As the Terrapin men’s basketball team faced Duke in March at Comcast Center, profanity-laced cheers directed at the Blue Devils rained down from the student section, the taunts loud enough to be audible on ESPN’s national broadcast of the game.

During the football team’s season opener against Navy a little more than six months later, profanity from the Terps’ student section also made headlines.

Rowdy student behavior at Terp sporting events has often made the university the subject of intense media scrutiny, but school officials said it has also hurt the athletics department in the area where it can least afford it: its bottom line. Season-ticket sales are down in both football and men’s basketball — the department’s two revenue-generating programs — and administrators blame lewd chants and vulgar T-shirts for deterring prospective customers, particularly families, from attending Terp athletics events.

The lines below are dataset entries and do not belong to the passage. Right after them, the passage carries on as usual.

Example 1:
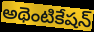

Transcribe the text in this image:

అథెంటికేషన్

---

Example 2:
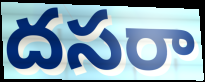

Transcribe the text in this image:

దసరా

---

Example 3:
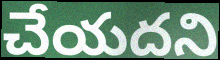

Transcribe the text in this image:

చేయదని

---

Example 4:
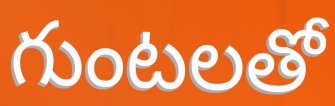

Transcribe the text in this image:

గుంటలతో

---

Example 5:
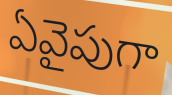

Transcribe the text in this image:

ఏవైపుగాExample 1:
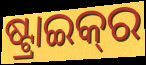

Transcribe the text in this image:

ଷ୍ଟ୍ରାଇକ୍‍ର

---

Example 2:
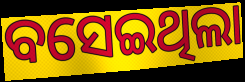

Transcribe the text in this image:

ବସେଇଥିଲା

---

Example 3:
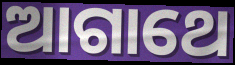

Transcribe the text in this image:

ଆଗାଥେ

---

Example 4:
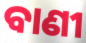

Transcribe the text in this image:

ବାଣୀ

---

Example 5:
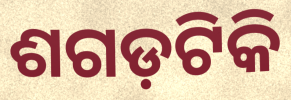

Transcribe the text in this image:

ଶଗଡ଼ଟିକି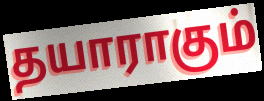
தயாராகும்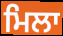
ਮਿਲਾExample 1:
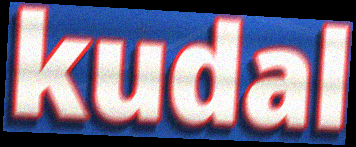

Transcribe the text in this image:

“We’re talking about the bigger picture for the University of Maryland,” Athletics Director Kevin Anderson said in an interview last month. “We’re down in ticket sales, and one of the areas that we’re looking at is our family ticket sales. A lot of the feedback we have received from parents is that they don’t want to bring their children because they don’t want their children exposed to the profanity.”

Asked how the university can combat the profane chants that often arise in Byrd Stadium and Comcast Center, Anderson said the university would not curtail students’ rights to freedom of expression by ejecting unruly students from the crowd.

Instead, he characterized his efforts as a plea to students, hoping they realize their chants are ultimately destructive.

“I’m urging the student body to help us as a department and as a university, that we need to build the ticket base back up,” Anderson said. “And they can help me do that.”

While officials could not say exactly how costly student conduct has been to ticket sales, Vice President for Student Affairs Linda Clement said many families have written to say they would not renew their tickets because of the atmosphere at games.

Junior mathematics major Andrew Triola admits to having taken part in the profane chants and said he realizes how they embarrass the school. Nonetheless, he continues participating.

“I think it’s pretty immature, but at the same time it’s fun,” Triola said. “It definitely makes us look bad, when I consider how the country thinks about us. Even in the short term, I realize that it’s not a good idea. It’s just fun to get into it.”

Anderson and Clement appreciate the feverous support of Terp teams from students, but both expressed a concern it has become more rooted in demeaning the opposition than supporting their own.

“I think the concern I have is fan support here and in other places has taken a turn for the worse,” Clement said. “It’s not just supporting your team; you have to denigrate the other team. And that, I think, is what’s bothering an awful lot of people that I talk to. From regents, to families, to some students.”

“Like I said, I admire and I love their energy, their excitement, their backing of their team,” Anderson said. “But we can do it in other ways.”

Past efforts to limit unruly conduct have not taken hold. The university played a sportsmanship-centered video before football and basketball games that featured former football player Edwin Williams asking fans to “show a little Terpness.”

Though the video is no longer shown before games, the university has again turned to student-athletes to help restrict inappropriate behavior. The Department of Resident Life recently started planning a sportsmanship campaign that will supply dorms with posters featuring current Terps promoting sportsmanship.

“We’re trying to pull together a group of folks to work on a poster campaign where we might feature some of the athletes and hear from them why [sportsmanship] is important and hope that that might resonate with students as opposed to just a poster that says, ‘Don’t do this,'” said South Campus Associate Director Cindy Felice, who added the campaign is planned to start in the spring semester.

And while some students said the chants and T-shirts will continue no matter where the message comes from — “I think kicking people out is the only way they’re really going to get people to stop doing it,” Triola said — Anderson thinks students’ proper conduct is as essential to the department’s success as the players they support.

“I’m just asking people to get on the bus with us and move this thing forward, because there’s more ACC and national championships to win, and we can do it, and we can do it with dignity and respect,” Anderson said. “That’s all I’m asking for. I’m asking for the student body, as being part of the team, to help us accomplish that.”